“My dear Rainsford, I congratulate you."

Bob Rainsford (Joel McCrea) is a big game hunter and author. He is traveling with some companions on a yacht off the coast of South America. The captain is concerned about the channel lights through which the yacht is to pass. He believes they don’t match the charts. He discusses his concerns with the owner of the yacht. The owner insists they go ahead anyway. The yacht hits a reef and sinks. The only survivor is Rainsford. He manages to swim ashore to a small island.

Rainsford explores the island and finds what appear to be the ruins of a fortress. The owner is a man called Count Zaroff (Leslie Banks). Zaroff is also a hunter and is aware of Rainsford’s expertise as a big game hunter having read all his books. He welcomes Rainsford to his home. Zaroff introduces him to his other guests, Eve Trowbridge (Fay Wray) and her brother Martin (Robert Armstrong). They are also there due to a ship that sank. It appears that at one point there were two other sailors that had survived with them but the Trowbridge’s haven’t seen them for a couple days. Eve is very suspicious of Zaroff. Zaroff is eager to discuss hunting with Rainsford. He claims that he has found a new and dangerous game to hunt but he will not say what. He says that some time he will show him his trophy room.

That night Eve’s brother Martin disappears. She gores to Rainsford’s room to ask him to help her find out where he is. They explore the fortress and come across Zaroff’s trophy room. It is full of the heads of humans. Zaroff and two of his minions appear carrying the body of Martin Trowbridge. Eve is furious. She accuses Zaroff of killing her brother and attacks him. Zaroff has her taken away and has Rainsford chained up. He offers Rainsford the opportunity to join him as a hunter of humans. Rainsford refuses saying he is a hunter not an assassin. Zaroff is angry at Rainsford for refusing. He then tells Rainsford that if he will not join him in the hunt, then he will be the hunted.

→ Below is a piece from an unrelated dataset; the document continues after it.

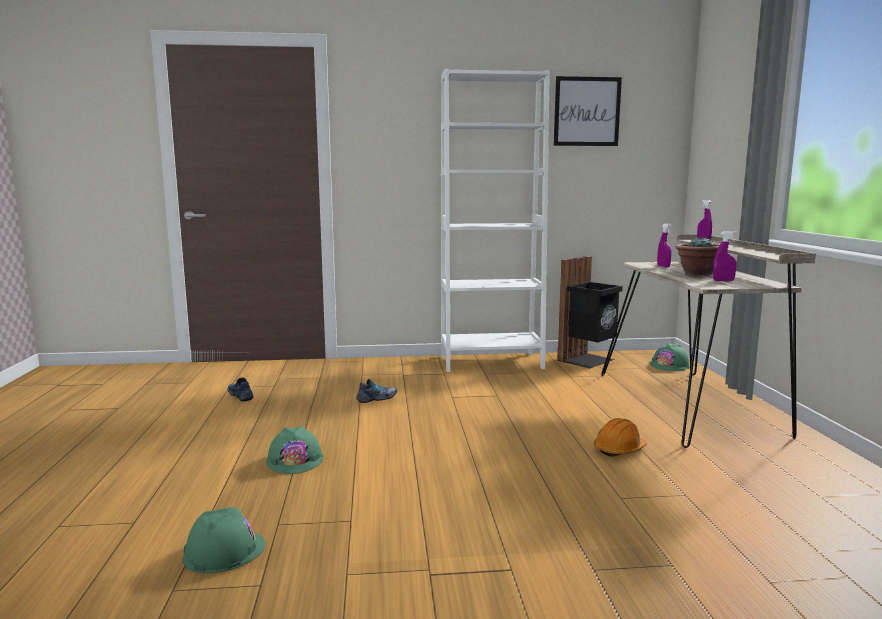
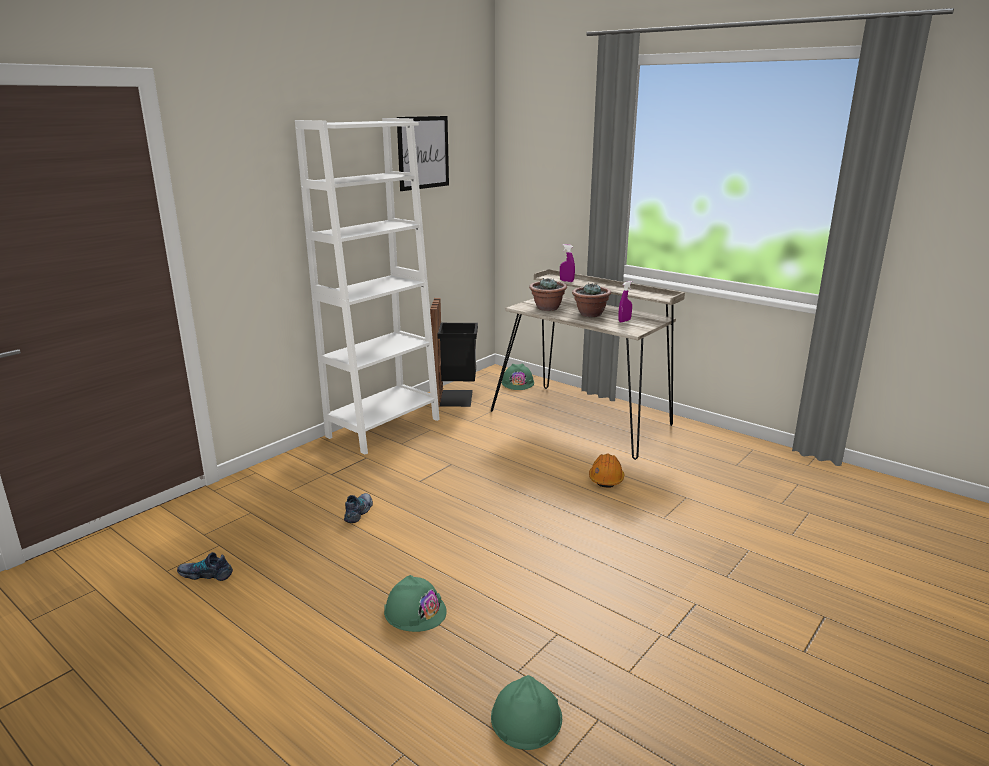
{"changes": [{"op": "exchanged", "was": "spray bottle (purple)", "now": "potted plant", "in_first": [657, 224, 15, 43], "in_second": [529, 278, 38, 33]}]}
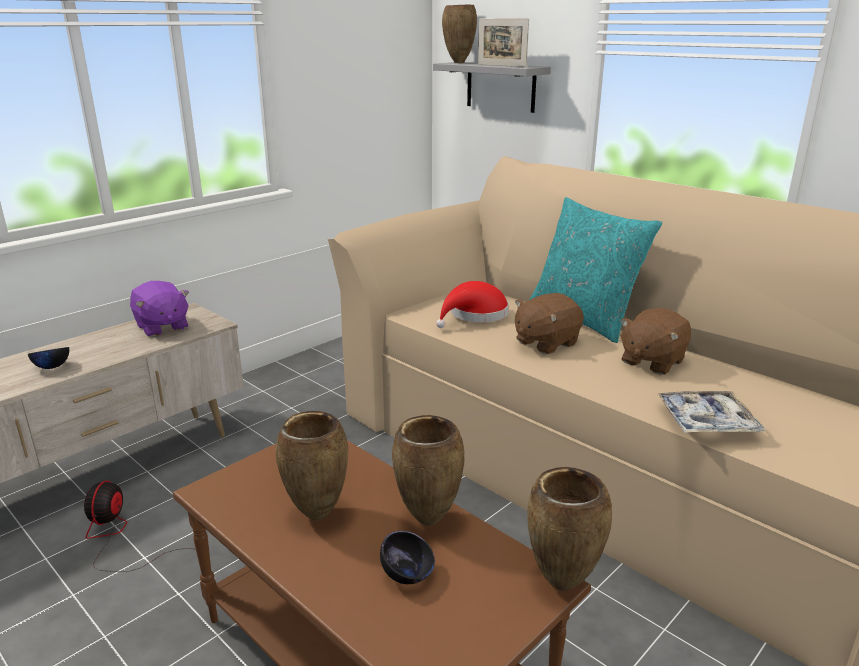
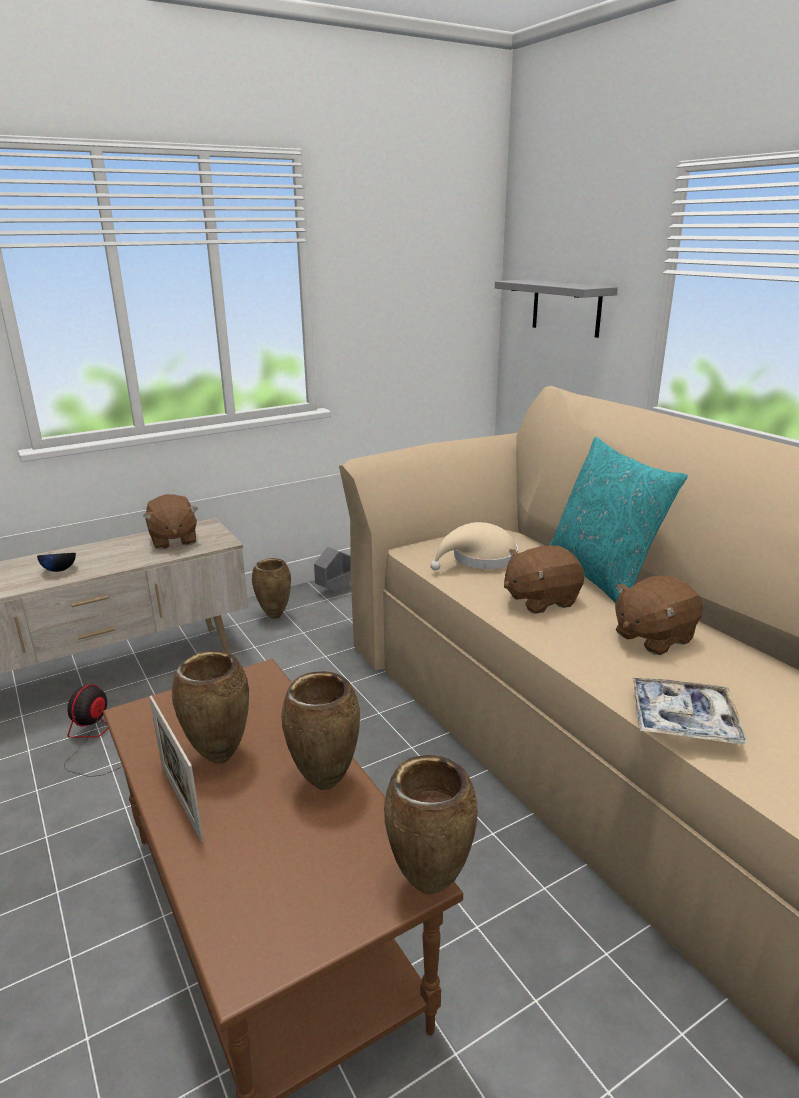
{"changes": [{"op": "colour", "was": "plush toy (purple)", "now": "plush toy (brown)", "in_first": [130, 281, 59, 56], "in_second": [143, 494, 55, 55]}, {"op": "missing", "was": "bowl (black)", "in_first": [380, 531, 55, 53]}, {"op": "colour", "was": "hat (red)", "now": "hat (beige)", "in_first": [436, 281, 73, 47], "in_second": [430, 522, 88, 49]}, {"op": "relocated", "was": "vase (brown)", "in_first": [442, 5, 35, 58], "in_second": [252, 558, 39, 61]}, {"op": "relocated", "was": "picture frame", "in_first": [478, 19, 51, 48], "in_second": [149, 696, 55, 146]}, {"op": "appeared", "now": "planter (grey)", "in_second": [314, 547, 37, 46]}]}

“The Most Dangerous Game” was released in 1932 and was directed by Irving Pinchel and Ernest B. Schoedsack. The film is based on a 1924 story written by Richard Connell and was produced by RKO. The sets used were the same ones used for “King Kong” (1933). It was filmed the same time as “King Kong” was being filmed. Fay Wray was also in both movies and they were both produced by Merian C. Cooper and Ernest B. Schoedsack. It was kinda like watching “King Kong” 2.0.

It is a pre-code film. Fay Wray’s outfit was more daring than it would have been after the code was firmly in place. The movie is 62 minutes long. There was a preview version that was 78 minutes long. The trophy room scenes were much longer in the preview version. There were more heads in jars. There was also an emaciated sailor, stuffed and mounted next to a tree where he was impaled by Zaroff's arrow, and another full-body figure stuffed. There were also the bodies of two of the hunting dogs mounted in a death grip. The preview audiences cringed at the head in the bottle and the mounted head scene, but when they saw the mounted figures and heard Zaroff's dialog describing in detail how each man had died, they began heading for the exit. Needless to say, these shots disappeared.

Even after the self imposed code changes within a few years the film was considered indecent and too revealing. It was barred from re-release and was not shown publicly for several decades.

The plot has been redone so many times in so many different ways in both movie and TV form. It’s one of the oldest plots around. This version is the first and to me the best. It made the ‘survival movie’ a sub-genre. It was full of action, excitement and had a sexual undercurrent that was almost visual. You understood that Zaroff was a violent man in everything he did. There were a lot of subtleties in the film that you instinctively knew without having to be show. All around a thoroughly exciting and enjoyable movie.